● **What is expected**
When every entry has been read, print each one back exactly.

● **Source information**
------------------------------------------------------------------------

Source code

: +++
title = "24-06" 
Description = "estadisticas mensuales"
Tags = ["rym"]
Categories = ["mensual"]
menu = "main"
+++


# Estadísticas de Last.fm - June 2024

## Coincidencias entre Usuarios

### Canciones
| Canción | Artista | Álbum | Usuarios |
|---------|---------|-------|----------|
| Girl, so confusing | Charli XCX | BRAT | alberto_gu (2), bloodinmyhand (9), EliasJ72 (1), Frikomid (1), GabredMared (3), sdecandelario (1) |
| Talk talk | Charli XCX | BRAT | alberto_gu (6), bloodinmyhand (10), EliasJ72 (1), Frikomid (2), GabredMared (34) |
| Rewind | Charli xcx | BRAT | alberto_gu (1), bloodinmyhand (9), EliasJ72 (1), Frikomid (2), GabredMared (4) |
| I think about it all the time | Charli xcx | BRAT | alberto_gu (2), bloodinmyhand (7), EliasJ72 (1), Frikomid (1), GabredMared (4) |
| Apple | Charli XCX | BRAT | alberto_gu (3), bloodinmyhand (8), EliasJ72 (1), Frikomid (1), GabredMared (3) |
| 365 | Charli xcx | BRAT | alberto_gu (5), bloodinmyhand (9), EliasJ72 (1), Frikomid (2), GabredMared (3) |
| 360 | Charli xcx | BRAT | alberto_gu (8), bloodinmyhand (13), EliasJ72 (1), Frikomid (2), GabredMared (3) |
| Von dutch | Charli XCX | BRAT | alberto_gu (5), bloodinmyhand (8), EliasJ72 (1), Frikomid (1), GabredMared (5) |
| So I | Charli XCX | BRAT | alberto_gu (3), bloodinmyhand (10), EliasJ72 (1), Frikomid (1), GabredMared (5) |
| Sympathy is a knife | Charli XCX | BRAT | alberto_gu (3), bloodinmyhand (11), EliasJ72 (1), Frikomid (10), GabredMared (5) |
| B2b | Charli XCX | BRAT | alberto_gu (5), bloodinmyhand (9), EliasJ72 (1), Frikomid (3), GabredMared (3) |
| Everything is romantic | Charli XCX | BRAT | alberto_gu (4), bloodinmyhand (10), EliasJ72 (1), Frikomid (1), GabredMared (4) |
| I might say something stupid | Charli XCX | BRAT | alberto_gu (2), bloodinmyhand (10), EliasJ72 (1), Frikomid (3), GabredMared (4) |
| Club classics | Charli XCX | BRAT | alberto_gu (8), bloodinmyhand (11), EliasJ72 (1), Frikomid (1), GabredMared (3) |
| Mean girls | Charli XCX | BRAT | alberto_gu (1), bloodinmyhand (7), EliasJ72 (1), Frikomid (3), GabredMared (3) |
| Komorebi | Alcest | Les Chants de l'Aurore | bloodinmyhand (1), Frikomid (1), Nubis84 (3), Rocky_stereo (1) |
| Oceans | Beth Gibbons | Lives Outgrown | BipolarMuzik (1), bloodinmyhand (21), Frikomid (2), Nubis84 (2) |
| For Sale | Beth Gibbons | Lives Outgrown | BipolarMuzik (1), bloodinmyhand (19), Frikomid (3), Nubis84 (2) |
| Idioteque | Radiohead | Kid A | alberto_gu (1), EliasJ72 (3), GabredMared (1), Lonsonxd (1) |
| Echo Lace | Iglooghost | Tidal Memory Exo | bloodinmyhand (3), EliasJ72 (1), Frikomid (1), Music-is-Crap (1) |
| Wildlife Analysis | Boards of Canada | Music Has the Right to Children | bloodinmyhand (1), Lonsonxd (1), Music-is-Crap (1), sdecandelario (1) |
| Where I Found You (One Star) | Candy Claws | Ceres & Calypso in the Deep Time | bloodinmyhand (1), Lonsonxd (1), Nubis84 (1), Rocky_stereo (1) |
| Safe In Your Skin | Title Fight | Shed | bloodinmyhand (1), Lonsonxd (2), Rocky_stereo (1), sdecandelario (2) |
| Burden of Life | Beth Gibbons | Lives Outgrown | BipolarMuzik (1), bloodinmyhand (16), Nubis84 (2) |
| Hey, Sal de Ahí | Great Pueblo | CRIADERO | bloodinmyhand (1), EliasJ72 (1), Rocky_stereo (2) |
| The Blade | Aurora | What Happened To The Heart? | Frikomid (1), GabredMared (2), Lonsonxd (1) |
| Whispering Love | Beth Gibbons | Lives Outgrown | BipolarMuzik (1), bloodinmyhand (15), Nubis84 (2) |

------------------------------------------------------------------------

● **Answer to this task**
Source code

: +++
title = "24-06" 
Description = "estadisticas mensuales"
Tags = ["rym"]
Categories = ["mensual"]
menu = "main"
+++


# Estadísticas de Last.fm - June 2024

## Coincidencias entre Usuarios

### Canciones
| Canción | Artista | Álbum | Usuarios |
|---------|---------|-------|----------|
| Girl, so confusing | Charli XCX | BRAT | alberto_gu (2), bloodinmyhand (9), EliasJ72 (1), Frikomid (1), GabredMared (3), sdecandelario (1) |
| Talk talk | Charli XCX | BRAT | alberto_gu (6), bloodinmyhand (10), EliasJ72 (1), Frikomid (2), GabredMared (34) |
| Rewind | Charli xcx | BRAT | alberto_gu (1), bloodinmyhand (9), EliasJ72 (1), Frikomid (2), GabredMared (4) |
| I think about it all the time | Charli xcx | BRAT | alberto_gu (2), bloodinmyhand (7), EliasJ72 (1), Frikomid (1), GabredMared (4) |
| Apple | Charli XCX | BRAT | alberto_gu (3), bloodinmyhand (8), EliasJ72 (1), Frikomid (1), GabredMared (3) |
| 365 | Charli xcx | BRAT | alberto_gu (5), bloodinmyhand (9), EliasJ72 (1), Frikomid (2), GabredMared (3) |
| 360 | Charli xcx | BRAT | alberto_gu (8), bloodinmyhand (13), EliasJ72 (1), Frikomid (2), GabredMared (3) |
| Von dutch | Charli XCX | BRAT | alberto_gu (5), bloodinmyhand (8), EliasJ72 (1), Frikomid (1), GabredMared (5) |
| So I | Charli XCX | BRAT | alberto_gu (3), bloodinmyhand (10), EliasJ72 (1), Frikomid (1), GabredMared (5) |
| Sympathy is a knife | Charli XCX | BRAT | alberto_gu (3), bloodinmyhand (11), EliasJ72 (1), Frikomid (10), GabredMared (5) |
| B2b | Charli XCX | BRAT | alberto_gu (5), bloodinmyhand (9), EliasJ72 (1), Frikomid (3), GabredMared (3) |
| Everything is romantic | Charli XCX | BRAT | alberto_gu (4), bloodinmyhand (10), EliasJ72 (1), Frikomid (1), GabredMared (4) |
| I might say something stupid | Charli XCX | BRAT | alberto_gu (2), bloodinmyhand (10), EliasJ72 (1), Frikomid (3), GabredMared (4) |
| Club classics | Charli XCX | BRAT | alberto_gu (8), bloodinmyhand (11), EliasJ72 (1), Frikomid (1), GabredMared (3) |
| Mean girls | Charli XCX | BRAT | alberto_gu (1), bloodinmyhand (7), EliasJ72 (1), Frikomid (3), GabredMared (3) |
| Komorebi | Alcest | Les Chants de l'Aurore | bloodinmyhand (1), Frikomid (1), Nubis84 (3), Rocky_stereo (1) |
| Oceans | Beth Gibbons | Lives Outgrown | BipolarMuzik (1), bloodinmyhand (21), Frikomid (2), Nubis84 (2) |
| For Sale | Beth Gibbons | Lives Outgrown | BipolarMuzik (1), bloodinmyhand (19), Frikomid (3), Nubis84 (2) |
| Idioteque | Radiohead | Kid A | alberto_gu (1), EliasJ72 (3), GabredMared (1), Lonsonxd (1) |
| Echo Lace | Iglooghost | Tidal Memory Exo | bloodinmyhand (3), EliasJ72 (1), Frikomid (1), Music-is-Crap (1) |
| Wildlife Analysis | Boards of Canada | Music Has the Right to Children | bloodinmyhand (1), Lonsonxd (1), Music-is-Crap (1), sdecandelario (1) |
| Where I Found You (One Star) | Candy Claws | Ceres & Calypso in the Deep Time | bloodinmyhand (1), Lonsonxd (1), Nubis84 (1), Rocky_stereo (1) |
| Safe In Your Skin | Title Fight | Shed | bloodinmyhand (1), Lonsonxd (2), Rocky_stereo (1), sdecandelario (2) |
| Burden of Life | Beth Gibbons | Lives Outgrown | BipolarMuzik (1), bloodinmyhand (16), Nubis84 (2) |
| Hey, Sal de Ahí | Great Pueblo | CRIADERO | bloodinmyhand (1), EliasJ72 (1), Rocky_stereo (2) |
| The Blade | Aurora | What Happened To The Heart? | Frikomid (1), GabredMared (2), Lonsonxd (1) |
| Whispering Love | Beth Gibbons | Lives Outgrown | BipolarMuzik (1), bloodinmyhand (15), Nubis84 (2) |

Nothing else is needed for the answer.